==== Page excerpt ====

Fire Note 119: January 2013 saw NSW areas around Yass, Shoalhaven and Coonabarabran impacted by large fires. At the request of the New South Wales Rural Fire Service, the Bushfire CRC coordinated a field research task force to interview a sample of respondents in each of the three communities affected by the fires, complemented by an online survey.
Fire Note 118: Better management of emergency incidents can reduce any adverse consequences on communities. This Fire Note discusses research into multi-agency emergency management at regional and state levels to improve incident management. The research has investigated what enables and constrains effective performance at the regional and state levels of emergency management (and at a national level in New Zealand).
Fire Note 117: The research findings presented in this Fire Note explain that different psychological processes between individuals drives their decision making. Residents who wait and see when threatened by a bushfire do so because they fear making the wrong decision. Most residents surveyed who chose this option did not perceive the risks associated with this choice to be great. They did not want to leave unnecessarily and risk losing the house when they could have saved it had they stayed, and they did not want to be exposed to unnecessary danger when leaving.

==== Given information ====

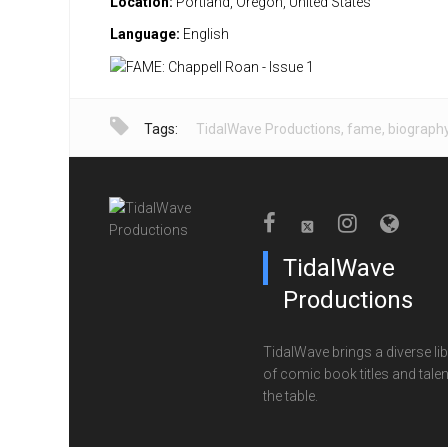
Location:
Portland, Oregon, United States
Language:
English
Tags:
TidalWave Productions
,
fame
,
biograph
TidalWave
Productions
TidalWave brings a diverse lib
of comic book titles and talen
the table.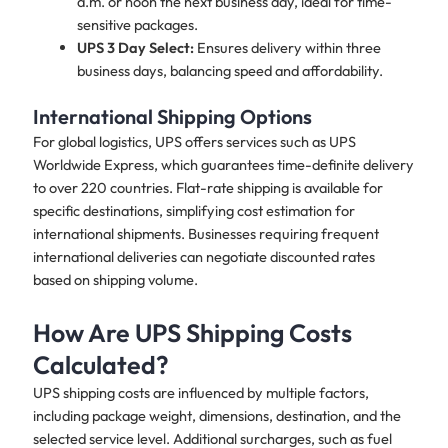
a.m. or noon the next business day, ideal for time-
sensitive packages.
UPS 3 Day Select:
Ensures delivery within three
business days, balancing speed and affordability.
International Shipping Options
For global logistics, UPS offers services such as UPS
Worldwide Express, which guarantees time-definite delivery
to over 220 countries. Flat-rate shipping is available for
specific destinations, simplifying cost estimation for
international shipments. Businesses requiring frequent
international deliveries can negotiate discounted rates
based on shipping volume.
How Are UPS Shipping Costs
Calculated?
UPS shipping costs are influenced by multiple factors,
including package weight, dimensions, destination, and the
selected service level. Additional surcharges, such as fuel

====

▶ **What the task requires**
Write a continuation of the Fire Note summaries on bushfire research, starting after the last sentence shown.

▶ **Written answer**
Fire Note 116: Large areas of southern Australia, especially along the east and west coasts extending inland, face above normal fire potential for the 2013-2014 fire season, despite the extensive fires in some parts of the country over the last 12 months. However, the area most at risk does not extend right across the country, as was seen in 2012-2013. The above normal forecast is due to abundant grass growth across inland Australia, due to above average rainfall since May 2013.
Fire Note 115: This Fire Note outlines a study on the amount of water needed as forests recover after fire. Research shows that after three years mixed species eucalyptus forests that regenerate by sprouting do not use more water than similar unburnt forests. When the canopy in the regenerating forest closely resembles a mature, undisturbed forest, it is proposed that water use in the regenerating forest should not increase dramatically as the forest continues to move towards maturity.
Fire Note 114: This Fire Note outlines the emission products released in smoke from rural/urban interface fires and what this means. The materials burnt during the research are commonly present in a house or surrounds, but the current knowledge on their combustion is limited. A better understanding of the type and concentrations of potentially toxic gases and particles released during a fire will help assess exposure risks to firefighters and communities at the rural/urban interface.
Fire Note 113: Large areas of northern Australia face the prospect of an above normal bushfire season this year, due to generally below average rainfall in the months leading up to the main fire season.
This is the major conclusion of the Bushfire CRC Northern Australia Seasonal Bushfire Outlook for the Northern Territory, northern Queensland and Western Australia.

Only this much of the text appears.